Nitin Bhat, Vice President & Country Manager at Genpact in Guatemala, outlined expansion plans with Nearshore Americas last week which include opening a second facility within the city in the near term. Although Bhat did not specify how many people will be hired, local sources say the company could potentially double the size of its labor force.
Genpact’s positive experiences in Guatemala City appear to be similar to that of Capgemini, another major BPO and global sourcing player which also performs F and A functions. The expansion by Genpact naturally raises the question of how quickly the firm can hire and train associates to perform processes like general accounting and procurement tasks. Bhat admits that Guatemala City does not have a lot of history to fall back on in nurturing a global services ecosystem, where college graduates would automatically be aware of some of the career options available.
“The industry is not as established.. it has not been here a long time.
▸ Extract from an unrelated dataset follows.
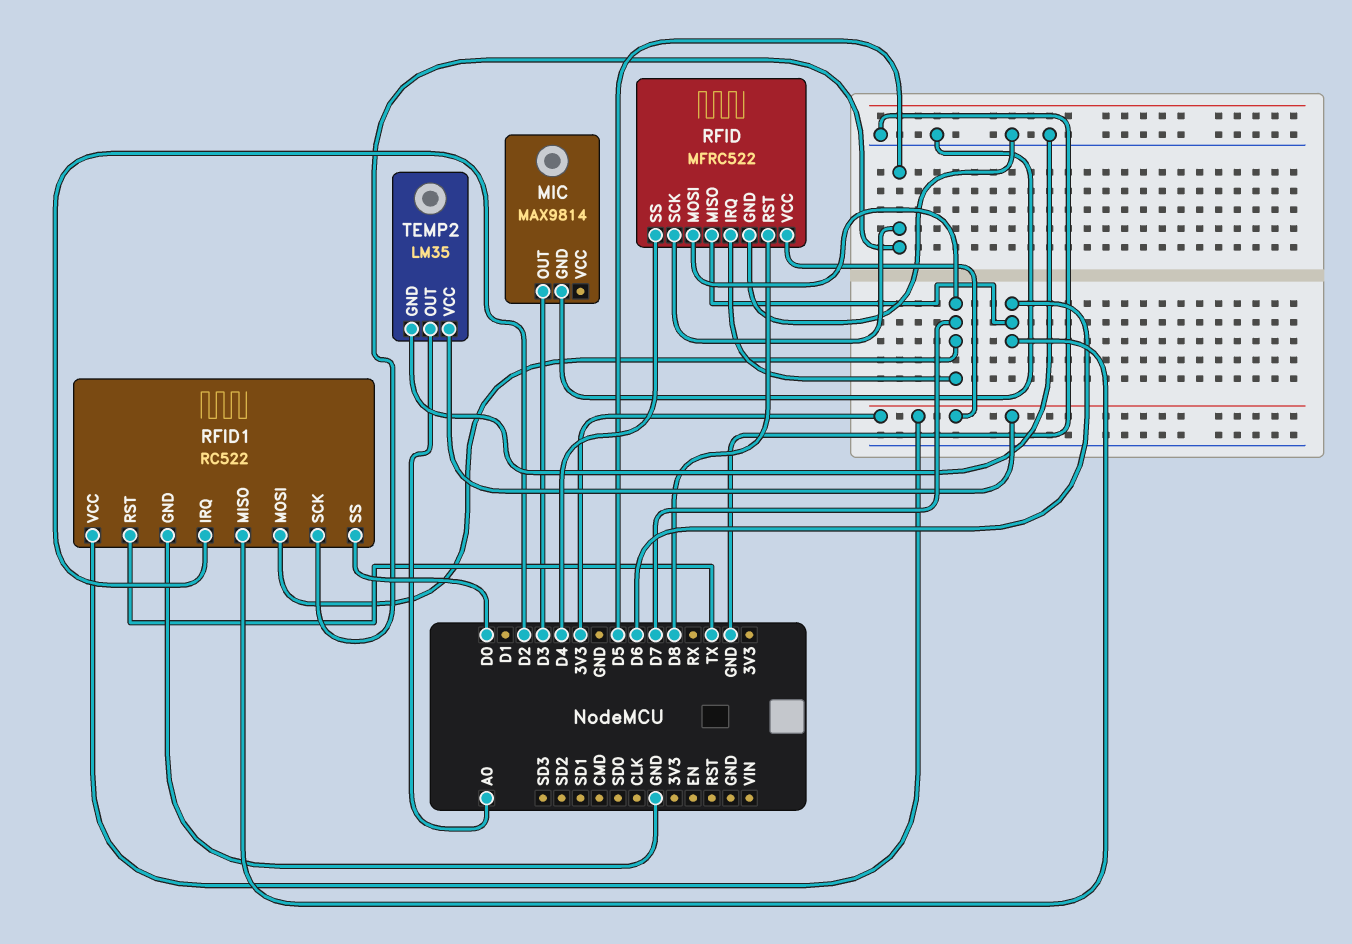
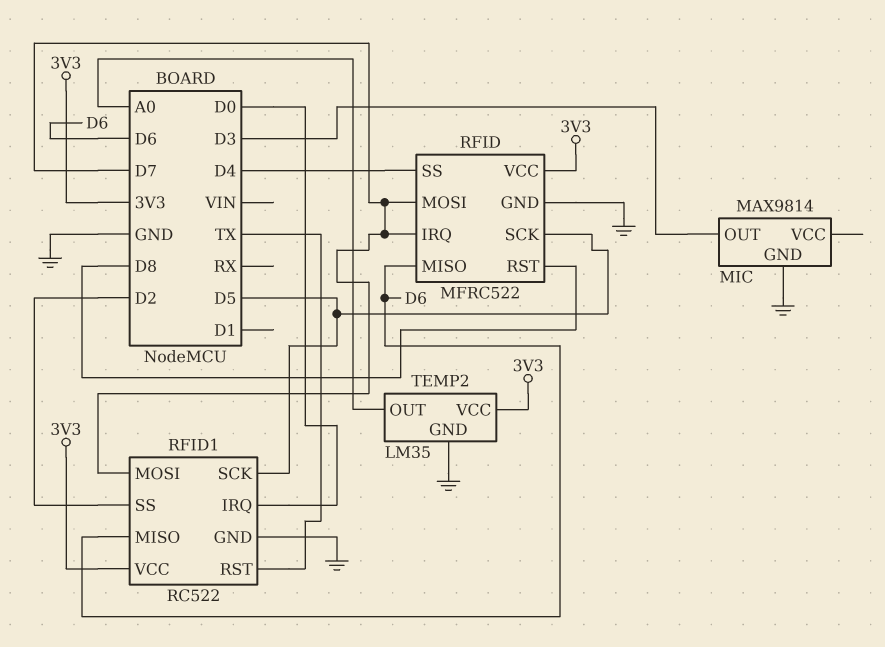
RFID1 pin IRQ: D2 -> D0
RFID1 pin SS: D0 -> D2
People may not be looking at this as a long term career option,” said Bhat, who adds that Genpact tries hard to change that perception by stressing the career opportunities available with Genpact.
Originally, the firm’s facility provided exclusively call center services, but as the company contracted more clients from the U.S. seeking finance and accounting, Bhat said recruitment efforts uncovered “plentiful F/A talent.” At the current time, the company delivers more F/A services to Latin American clients than those based in the US.
Don’t expect Genpact to put all of its bets on Guatemala alone. “We are actively considering opening other Nearshore operations,” he said, singling out Brazil and Colombia as being “on the radar.” He said the organization considers both the inherent attractiveness of a particular country along with “customer appetite.”
Colombia continues to appear on the short list of many global sourcing and BPO providers. A recent decision by HP to open a delivery center in Medellin may well turn out to be a bellweather moment in the transformation of Colombia, once considered an “off limits” destination for global delivery. Colombia country representatives have done their part to curry interest also. The vice president of the country recently traveled to India and visited Infosys, among other organizations, sources say. But the same sources say Infosys simply will not set up shop in Colombia because of the lingering stigma the country carries in the eyes of U.S. based customers. Rival TCS however has already established a small operation in the country.
As for Genpact, the provider undoubtedly has to seriously be examining destinations beyond Guatemala and the two facilities it operates in Mexico – Juarez and Caborca.